Type out the text of every item below word for word, keeping each line as it appears. Leave the pictures out.

[Saved entries]:
__________

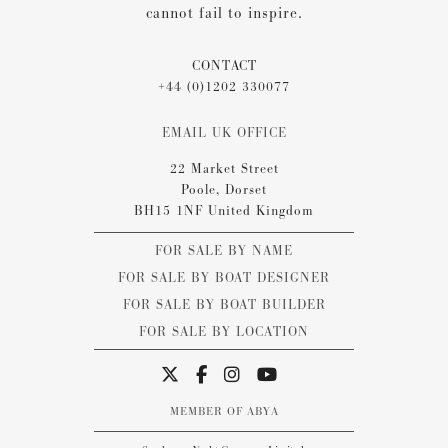
cannot fail to inspire.
CONTACT
+44 (0)1202 330077
EMAIL UK OFFICE
22 Market Street
Poole, Dorset
BH15 1NF United Kingdom
FOR SALE BY NAME
FOR SALE BY BOAT DESIGNER
FOR SALE BY BOAT BUILDER
FOR SALE BY LOCATION
MEMBER OF ABYA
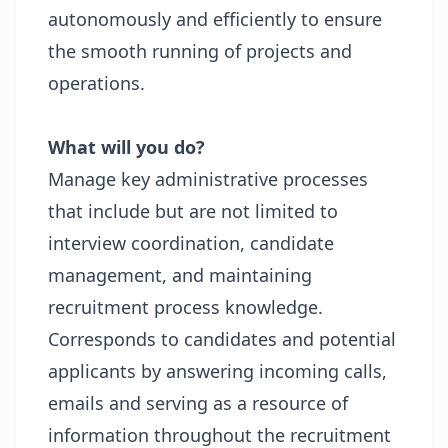
autonomously and efficiently to ensure
the smooth running of projects and
operations.
What will you do?
Manage key administrative processes
that include but are not limited to
interview coordination, candidate
management, and maintaining
recruitment process knowledge.
Corresponds to candidates and potential
applicants by answering incoming calls,
emails and serving as a resource of
information throughout the recruitment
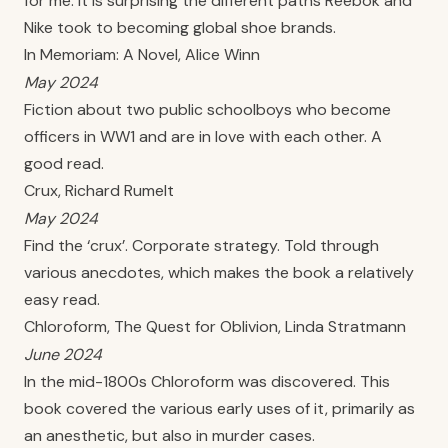
for me. It is surprising the different paths Reebok and
Nike took to becoming global shoe brands.
In Memoriam: A Novel, Alice Winn
May 2024
Fiction about two public schoolboys who become
officers in WW1 and are in love with each other. A
good read.
Crux, Richard Rumelt
May 2024
Find the ‘crux’. Corporate strategy. Told through
various anecdotes, which makes the book a relatively
easy read.
Chloroform, The Quest for Oblivion, Linda Stratmann
June 2024
In the mid-1800s Chloroform was discovered. This
book covered the various early uses of it, primarily as
an anesthetic, but also in murder cases.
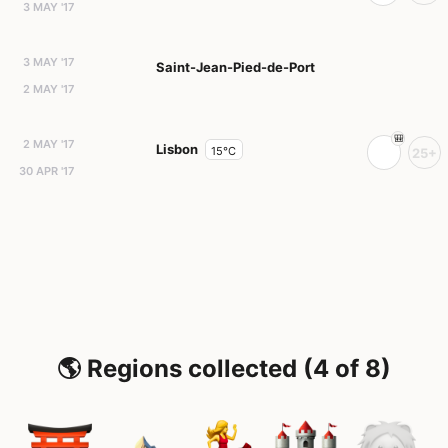
3 MAY '17
3 MAY '17
Saint-Jean-Pied-de-Port
2 MAY '17
2 MAY '17
Lisbon
15°C
25+
30 APR '17
🌎 Regions collected (4 of 8)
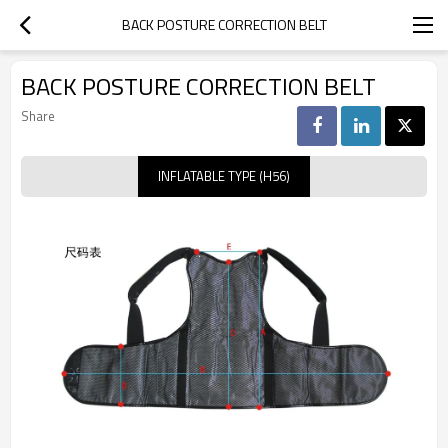
BACK POSTURE CORRECTION BELT
BACK POSTURE CORRECTION BELT
Share
INFLATABLE TYPE (H56)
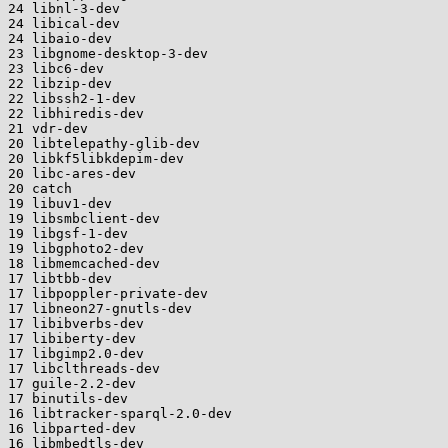
24 libnl-3-dev

24 libical-dev

24 libaio-dev

23 libgnome-desktop-3-dev

23 libc6-dev

22 libzip-dev

22 libssh2-1-dev

22 libhiredis-dev

21 vdr-dev

20 libtelepathy-glib-dev

20 libkf5libkdepim-dev

20 libc-ares-dev

20 catch

19 libuv1-dev

19 libsmbclient-dev

19 libgsf-1-dev

19 libgphoto2-dev

18 libmemcached-dev

17 libtbb-dev

17 libpoppler-private-dev

17 libneon27-gnutls-dev

17 libibverbs-dev

17 libiberty-dev

17 libgimp2.0-dev

17 libclthreads-dev

17 guile-2.2-dev

17 binutils-dev

16 libtracker-sparql-2.0-dev

16 libparted-dev

16 libmbedtls-dev
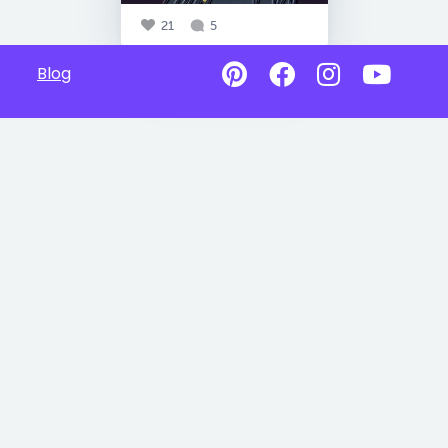
21
5
Blog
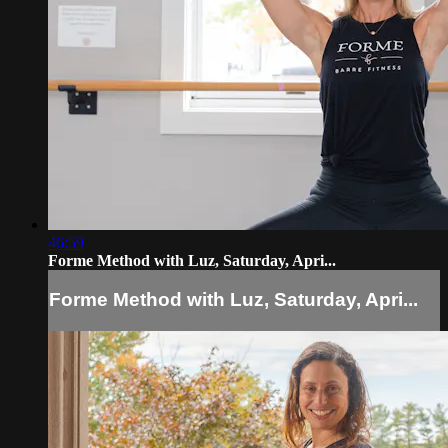
46:59
Forme Method with Luz, Saturday, Apri...
Forme Method with Luz, Saturday, Apri...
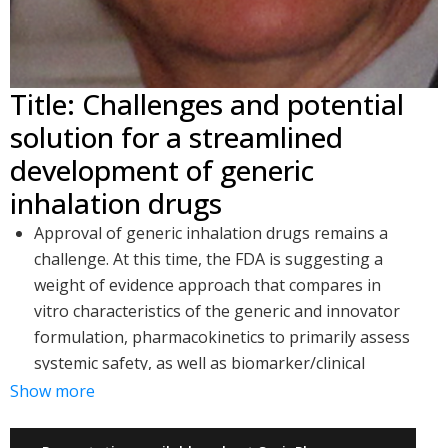
Title: Challenges and potential
solution for a streamlined
development of generic
inhalation drugs
Approval of generic inhalation drugs remains a
challenge. At this time, the FDA is suggesting a
weight of evidence approach that compares in
vitro characteristics of the generic and innovator
formulation, pharmacokinetics to primarily assess
systemic safety, as well as biomarker/clinical
studies to ensure equivalence of efficacy
Show more
Biomarker/clinical studies are challenging and
represent a large financial risk due to the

__________

[SOLUTION]:
cannot fail to inspire.
CONTACT
+44 (0)1202 330077
EMAIL UK OFFICE
22 Market Street
Poole, Dorset
BH15 1NF United Kingdom
FOR SALE BY NAME
FOR SALE BY BOAT DESIGNER
FOR SALE BY BOAT BUILDER
FOR SALE BY LOCATION
MEMBER OF ABYA
autonomously and efficiently to ensure
the smooth running of projects and
operations.
What will you do?
Manage key administrative processes
that include but are not limited to
interview coordination, candidate
management, and maintaining
recruitment process knowledge.
Corresponds to candidates and potential
applicants by answering incoming calls,
emails and serving as a resource of
information throughout the recruitment
for me. It is surprising the different paths Reebok and
Nike took to becoming global shoe brands.
In Memoriam: A Novel, Alice Winn
May 2024
Fiction about two public schoolboys who become
officers in WW1 and are in love with each other. A
good read.
Crux, Richard Rumelt
May 2024
Find the ‘crux’. Corporate strategy. Told through
various anecdotes, which makes the book a relatively
easy read.
Chloroform, The Quest for Oblivion, Linda Stratmann
June 2024
In the mid-1800s Chloroform was discovered. This
book covered the various early uses of it, primarily as
an anesthetic, but also in murder cases.
3 MAY '17
3 MAY '17
Saint-Jean-Pied-de-Port
2 MAY '17
2 MAY '17
Lisbon
15°C
25+
30 APR '17
🌎 Regions collected (4 of 8)
BACK POSTURE CORRECTION BELT
BACK POSTURE CORRECTION BELT
Share
INFLATABLE TYPE (H56)
24 libnl-3-dev

24 libical-dev

24 libaio-dev

23 libgnome-desktop-3-dev

23 libc6-dev

22 libzip-dev

22 libssh2-1-dev

22 libhiredis-dev

21 vdr-dev

20 libtelepathy-glib-dev

20 libkf5libkdepim-dev

20 libc-ares-dev

20 catch

19 libuv1-dev

19 libsmbclient-dev

19 libgsf-1-dev

19 libgphoto2-dev

18 libmemcached-dev

17 libtbb-dev

17 libpoppler-private-dev

17 libneon27-gnutls-dev

17 libibverbs-dev

17 libiberty-dev

17 libgimp2.0-dev

17 libclthreads-dev

17 guile-2.2-dev

17 binutils-dev

16 libtracker-sparql-2.0-dev

16 libparted-dev

16 libmbedtls-dev
21
5
Blog
46:59
Forme Method with Luz, Saturday, Apri...
Forme Method with Luz, Saturday, Apri...
Title: Challenges and potential
solution for a streamlined
development of generic
inhalation drugs
Approval of generic inhalation drugs remains a
challenge. At this time, the FDA is suggesting a
weight of evidence approach that compares in
vitro characteristics of the generic and innovator
formulation, pharmacokinetics to primarily assess
systemic safety, as well as biomarker/clinical
studies to ensure equivalence of efficacy
Show more
Biomarker/clinical studies are challenging and
represent a large financial risk due to the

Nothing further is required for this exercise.